Review by T. L. Needham.

“A poem begins as a lump in the throat, a sense of wrong, a homesickness, a lovesickness.” Robert Frost

Robert Frost is the poet who launched my love of poetry. He is my gage for judging other poets. His complete works was the first poetry book I acquired and began the collection on my bookcase. I read Frost’s poems The Road Not Taken and Stopping By Woods on a Snowy Evening so many times I memorized them.

Dan Burns has now earned a place in my bookcase of great poets and great poetry. He is not a rookie. He has six other books to his credit, including the novels A Fine Line, Recalled to Life, and the short story collections, Grace: Stories and a Novella and No Turning Back: Stories. In addition, Burns is an award-winning writer of stories for the screen and stage. A Necessary Explosion: Collected Poems, his first poetry collection, was fifteen years in the making.

Burns opens his collection of poems with a quote from Ray Bradbury. He is a titan of American authors and screenwriters and is among the most celebrated 20th-century American writers: “Every morning I jump out of bed and step on a landmine. The landmine is me. After the explosion, I spend the rest of the day putting the pieces together.”
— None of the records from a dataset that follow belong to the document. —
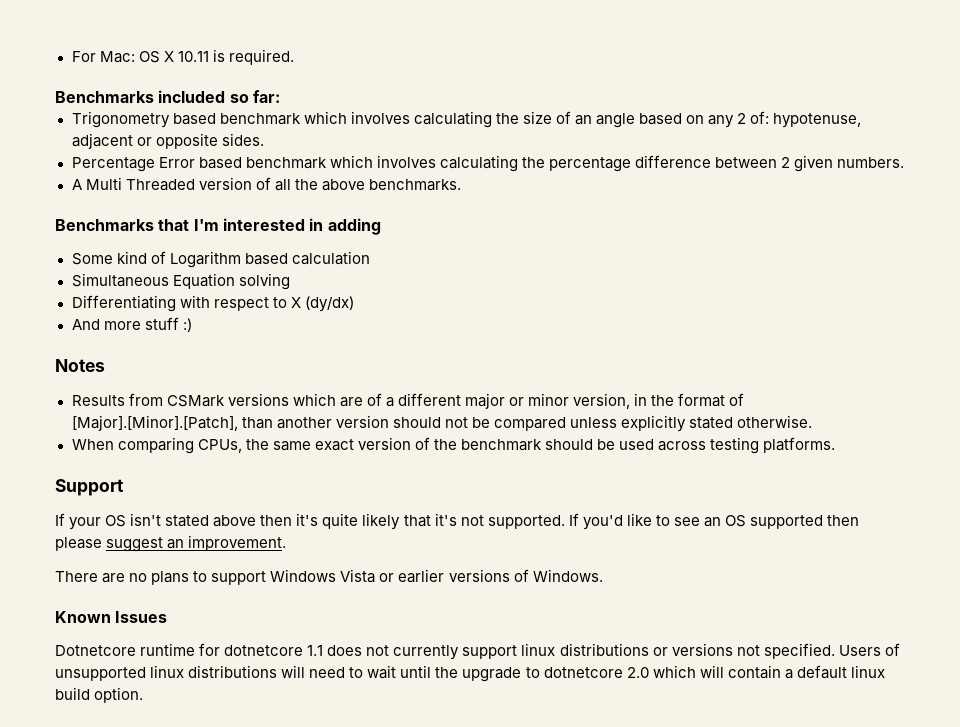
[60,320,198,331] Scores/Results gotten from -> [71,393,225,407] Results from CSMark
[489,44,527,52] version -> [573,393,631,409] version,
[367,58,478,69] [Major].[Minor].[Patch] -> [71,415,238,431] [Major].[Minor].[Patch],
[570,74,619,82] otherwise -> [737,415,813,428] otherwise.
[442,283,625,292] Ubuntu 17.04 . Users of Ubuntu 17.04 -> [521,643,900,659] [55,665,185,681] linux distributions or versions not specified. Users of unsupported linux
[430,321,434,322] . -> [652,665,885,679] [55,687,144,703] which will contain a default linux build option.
Midway into Burns’ collection, he gives us his poem A Necessary Explosion which yields a collection of the pressures, impressions, ideas, conflicts, and criticisms that influence the author in his daily creative frenzy. His is a poetic voice seeking release in the explosion of conflicting influences, presenting a brilliant insight into the creative process involved in giving birth to a poem.

Another poem, A Call from Home, opens with a booming phone call from a distant, unknown yet familiar voice that beckons the poet to the Emerald Isle. There he discovers and reveals his genetic lineage to the Irish people as each new face seems to be family. As a reader, I was not surprised to learn that Dan Burns is of Irish heritage, linked to a pedigree of the great Irish poets, including many of my favorites: W. B. Yeats, S. Beckett, S. Heaney, T. Moore. Burns’ poetry does justice to this great Irish heritage.
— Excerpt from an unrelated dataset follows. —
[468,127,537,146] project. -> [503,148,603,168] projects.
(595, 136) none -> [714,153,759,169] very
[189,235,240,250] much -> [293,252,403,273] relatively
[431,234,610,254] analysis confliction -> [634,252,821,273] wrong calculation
Near the end of this wonderful poetry collection, I came upon a gem titled No Words Are Necessary. This enchanting love poem touched my heart so much that I turned to my dear wife and read it to her, suggesting it could have been written just for us. The ending of this poems says it all: “I am you, and you are me.”

Thus, I close by expressing my greatest admiration for this extraordinary collection of poems. I have no criticism, only praise, and I know I will revisit these wonderful verses again and again. Congratulations to Mr. Dan Burns, very well done.